Credit: D. HARDY/ESA

As the Voyager missions carry the hopes and dreams of Earthlings to the edge of the Solar System (see page 24), work is beginning on a major new mission to explore the superstar at its heart.

But scientists must first say goodbye to its predecessor Ulysses, the longest-serving spacecraft, which has swooped past the Sun's poles three times on its unique orbit out of the elliptic plane of the Solar System. Ulysses has been a joint project between the European Space Agency, which built the spacecraft, and NASA, which provided the launch rocket and a plutonium-238-powered energy source. Its main goal was to map the heliosphere, the Sun's bubble of influence created by a stream of charged particles called the solar wind — which, for instance, 'blows' a comet's ion tail so that it always points away from the Sun. Ulysses passed through several comet-tails and measured the solar wind at periodic lows and highs, revealing that the wind is quite variable in time and space. Ulysses also discovered that the Sun's magnetic field has a strange asymmetry between its north and south poles.

But after nearly 18 years, the mission's odyssey is over. The fuel line could freeze shut in days, according to Ed Massey, NASA project manager at the Jet Propulsion Laboratory in Pasadena, California. There is no Ithaca for this Ulysses — once the fuel line freezes, engineers won't be able to orient the spacecraft's radio antennas towards Earth.

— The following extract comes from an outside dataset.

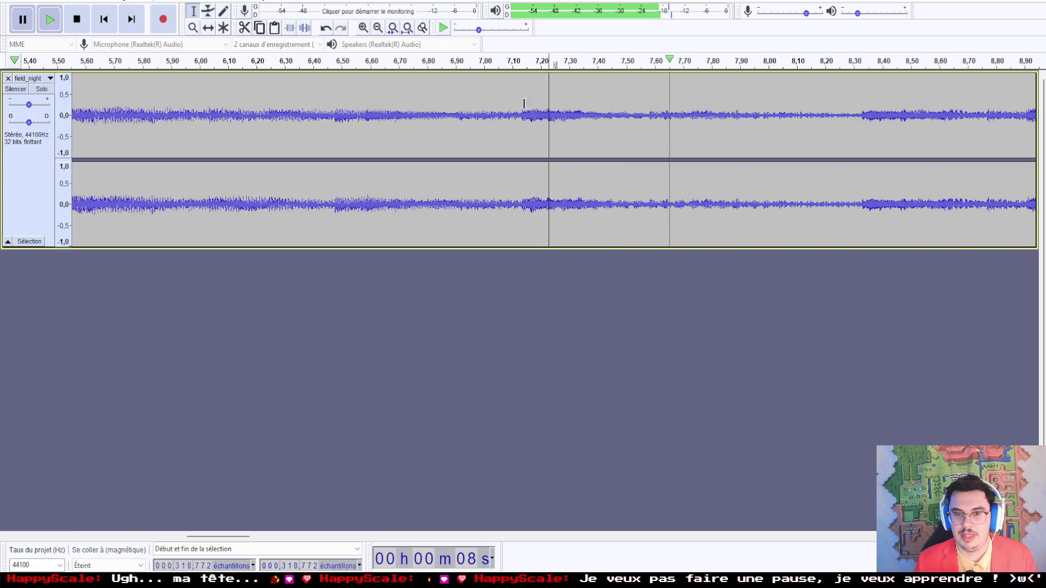
key(p)
click(23, 19)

It will continue to loop blindly around the Sun until at least 435 years from now, when a close pass of Jupiter could alter its course.

While Ulysses gasps its last, another NASA mission, Solar Probe Plus, is in initial development at the Applied Physics Laboratory in Laurel, Maryland. Solar Probe Plus would get closer to the Sun than any mission before in order to address two mysteries: why is the corona — the wispy, million-degree part of the Sun's atmosphere that can be seen during eclipses — so much hotter than the 6,000-degree surface of the Sun? And how, in this region, is the solar wind accelerated to supersonic speeds?

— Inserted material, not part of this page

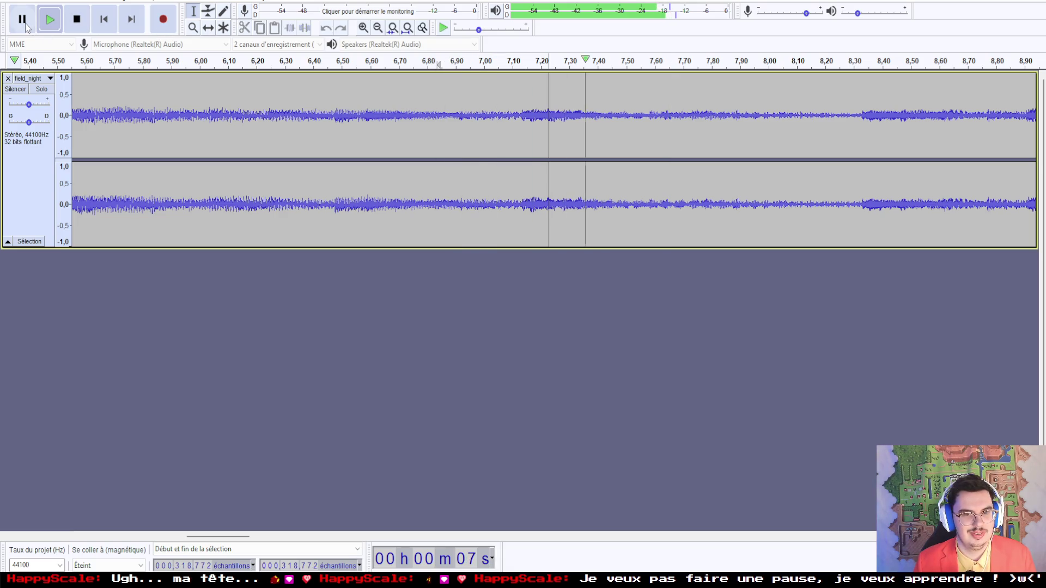
click(23, 19)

Protected by a carbon-foam shield 2.7 metres in diameter, Solar Probe Plus would tiptoe to the edge of the corona, passing at its closest within 6 million kilometres of the Sun's surface — about 10 times closer than Mercury.

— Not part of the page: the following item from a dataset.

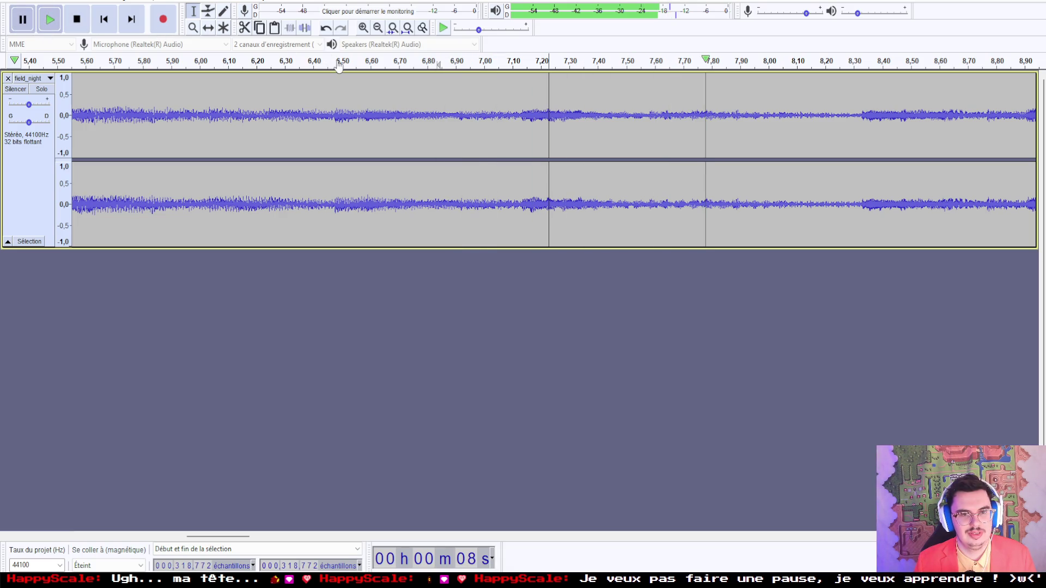
click(31, 25)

For a solar mission, Ulysses never really got all that close. In fact, it was at its closest when it launched from Earth. And so it measured the effect of the Sun on the solar wind, rather than getting to the roots of its cause. “It's like trying to understand hurricanes without incorporating oceans in the model,” says Andrew Dantzler, the project manager for Solar Probe Plus.

The US Congress specifically funded $14 million in 2008 towards mission-technology development, but NASA did not request any money for it in 2009. The agency plans to ramp up mission funding, spending $220 million by 2013 towards a tentative 2015 launch. But budget outlooks are still well short of the spacecraft's proposed $900-million overall cost.